__Source data__.
++++

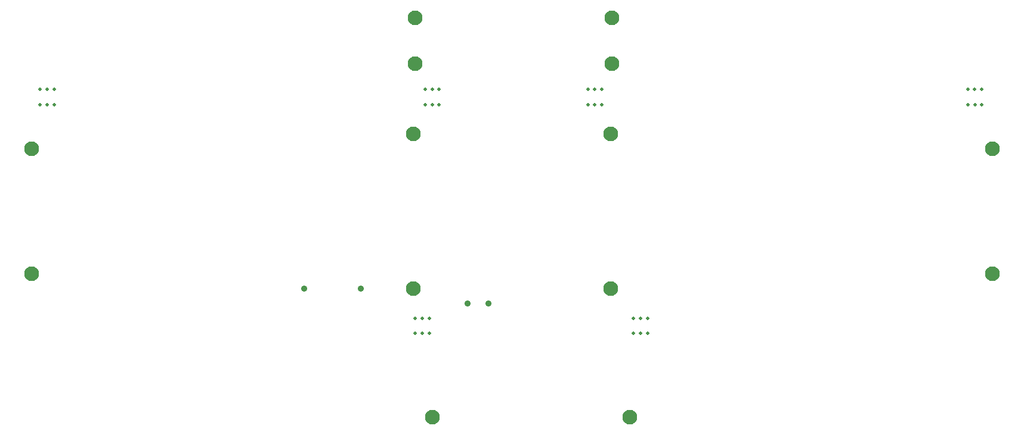
<source format=gbr>
%TF.GenerationSoftware,KiCad,Pcbnew,8.0.4*%
%TF.CreationDate,2024-11-30T23:44:53+01:00*%
%TF.ProjectId,ALL_PCBS,414c4c5f-5043-4425-932e-6b696361645f,rev?*%
%TF.SameCoordinates,Original*%
%TF.FileFunction,NonPlated,1,4,NPTH,Drill*%
%TF.FilePolarity,Positive*%
%FSLAX46Y46*%
G04 Gerber Fmt 4.6, Leading zero omitted, Abs format (unit mm)*
G04 Created by KiCad (PCBNEW 8.0.4) date 2024-11-30 23:44:53*
%MOMM*%
%LPD*%
G01*
G04 APERTURE LIST*
%TA.AperFunction,ComponentDrill*%
%ADD10C,0.500000*%
%TD*%
%TA.AperFunction,ComponentDrill*%
%ADD11C,0.900000*%
%TD*%
%TA.AperFunction,ComponentDrill*%
%ADD12C,2.100000*%
%TD*%
G04 APERTURE END LIST*
D10*
%TO.C,mouse-bite-2.54mm-4.66mm*%
X92330000Y-94530000D03*
X92330000Y-96660000D03*
X93320000Y-94530000D03*
X93330000Y-96660000D03*
X94330000Y-94530000D03*
X94330000Y-96660000D03*
X145610000Y-127070000D03*
X145610000Y-129200000D03*
X146600000Y-127070000D03*
X146610000Y-129200000D03*
X147020000Y-94530000D03*
X147020000Y-96660000D03*
X147610000Y-127070000D03*
X147610000Y-129200000D03*
X148010000Y-94530000D03*
X148020000Y-96660000D03*
X149020000Y-94530000D03*
X149020000Y-96660000D03*
X170110000Y-94530000D03*
X170110000Y-96660000D03*
X171100000Y-94530000D03*
X171110000Y-96660000D03*
X172110000Y-94530000D03*
X172110000Y-96660000D03*
X176600000Y-127070000D03*
X176600000Y-129200000D03*
X177590000Y-127070000D03*
X177600000Y-129200000D03*
X178600000Y-127070000D03*
X178600000Y-129200000D03*
X224060000Y-94530000D03*
X224060000Y-96660000D03*
X225050000Y-94530000D03*
X225060000Y-96660000D03*
X226060000Y-94530000D03*
X226060000Y-96660000D03*
D11*
%TO.C,SD_Card*%
X129880000Y-122870000D03*
X137880000Y-122870000D03*
%TO.C,BOOT*%
X153030000Y-124980000D03*
X156030000Y-124980000D03*
D12*
%TO.C,REF\u002A\u002A*%
X91180000Y-102970000D03*
X91180000Y-120770000D03*
X145380000Y-100870000D03*
X145380000Y-122870000D03*
X145557000Y-84330000D03*
X145557000Y-90830000D03*
X148070000Y-141160000D03*
X173380000Y-100870000D03*
X173380000Y-122870000D03*
X173557000Y-84330000D03*
X173557000Y-90830000D03*
X176070000Y-141160000D03*
X227580000Y-102970000D03*
X227580000Y-120770000D03*
M02*

</source>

++++

__What is being asked__. Reproduce every line of the listing above in which the string "KiCad" appears.

__Solved problem__.
%TF.GenerationSoftware,KiCad,Pcbnew,8.0.4*%
G04 Created by KiCad (PCBNEW 8.0.4) date 2024-11-30 23:44:53*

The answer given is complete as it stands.